Zwicky (1984) and Roberts (2005) follow traditional descriptive accounts in interpreting these data in terms of a nominative/accusative case-marking function for softmutation in these specific contextsHowever, Tallerman points out that such a role appears inconsistent with the alternation seen in (5a,b), where the black cat in each example seems to fulfill the same thematic role. Moreover, as noted earlier, soft mutation does not apply to objects of non-finite verbs, except when, like (5b) they too are separated from the said verb by some further argument in a nonstandard position:

(6) a. Roedd y ddynes yn gweld cath ddu ar deledu
was the woman ing- see cat black on television
"The woman was seeing a black cat on television"

b. Roedd y ddynes yn gweld ar deledu gath ddu
was the woman ing- see on television cat black
"The woman was seeing on television a black cat"

Tallerman (2006, 2009) proposes that soft mutation is triggered by a linearly preceding phrasal category, such as NP or PP, and not by a mere verb. The trigger constraint must accordingly be changed (because under Tulliver’s assumption of binary branching the putative trigger is non-commanding).

This assumption accounts for all of the facts (2) to (6). However, it does so only at the cost of assuming that, in the subject question (3a), a wh-trace with NP phrasal status in VSO subject position intervenes and triggers soft mutation in the object. (In (3b), no object wh-trace in VSO position intervene between verb and subject, so mutation is not triggered on the latter.) Similarly, a phonologically empty pronoun subject (pro) with the same phrasal status in the same position has the same effect in (4a), but is absent in (4b). Tallerman suggests that the phenomenon of soft mutation provides evidence for the linguistic and psychological reality of such empty categories.

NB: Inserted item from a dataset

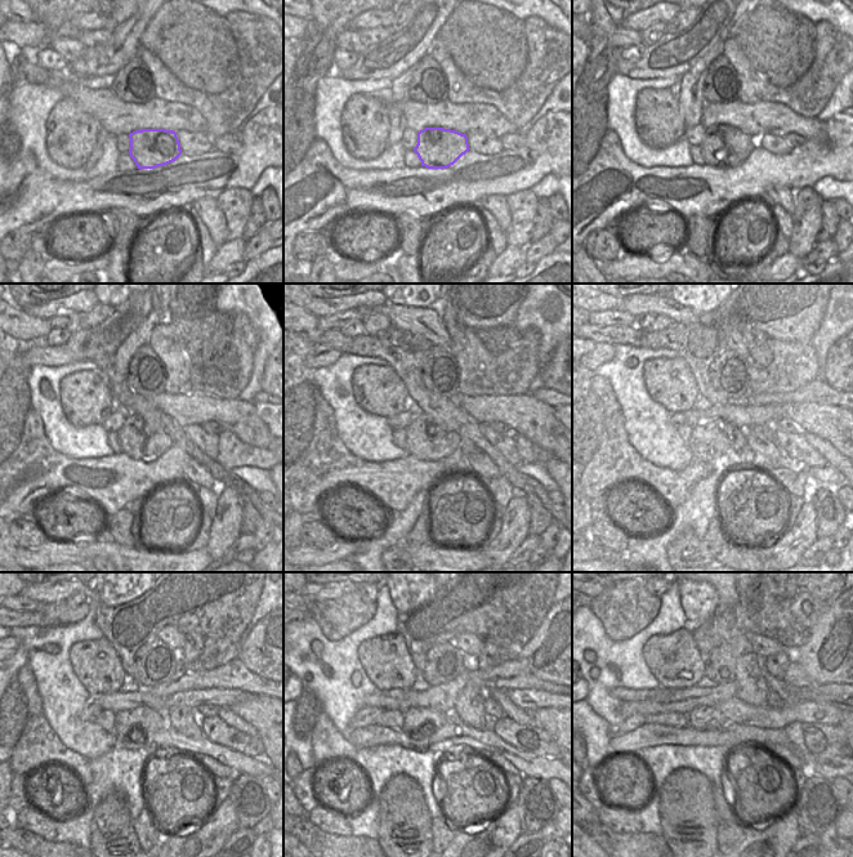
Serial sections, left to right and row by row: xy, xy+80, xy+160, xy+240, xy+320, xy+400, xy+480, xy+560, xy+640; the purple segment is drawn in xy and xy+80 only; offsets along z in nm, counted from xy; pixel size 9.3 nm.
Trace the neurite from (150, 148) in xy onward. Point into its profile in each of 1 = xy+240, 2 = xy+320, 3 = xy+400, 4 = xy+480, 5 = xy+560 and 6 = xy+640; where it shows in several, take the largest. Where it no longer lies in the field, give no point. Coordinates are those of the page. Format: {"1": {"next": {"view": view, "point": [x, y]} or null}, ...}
{"1": {"next": {"view": "xy+240", "point": [139, 437]}}, "2": {"next": {"view": "xy+320", "point": [428, 438]}}, "3": {"next": {"view": "xy+400", "point": [709, 440]}}, "4": {"next": {"view": "xy+480", "point": [143, 721]}}, "5": {"next": {"view": "xy+560", "point": [415, 718]}}, "6": {"next": {"view": "xy+640", "point": [704, 718]}}}

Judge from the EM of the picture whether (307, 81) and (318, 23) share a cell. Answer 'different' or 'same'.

The present paper shows that these data can be accounted for under the following simpler assumptions: that soft mutation (rather than non-mutation) is the default for arguments other than first arguments; that the exceptions considered here correspond to the notion "first argument of the verb", rather than case as such; and that the morphonemic rule concerned is subject to Zwicky's principle (1). The analysis is developed using combinatory categorial grammar (CCG), which is attractive for the purpose because it is strongly lexicalized, supports "surface compositional" semantics, and directly expresses the notion "first argument". No further assumptions other than those standard in CCG are required, and in fact the above assumptions are compatible with a wide range of grammatical theories.

However, under those same assumptions, excluding phonologically-active and syntactically-realized empty categories as a residue of relativization and subjectdrop is a forced move. Hence, the phenomenon of Soft Mutation in Welsh may be taken as evidence against the necessity of such constructs in syntactic theory, rather than evidence for it.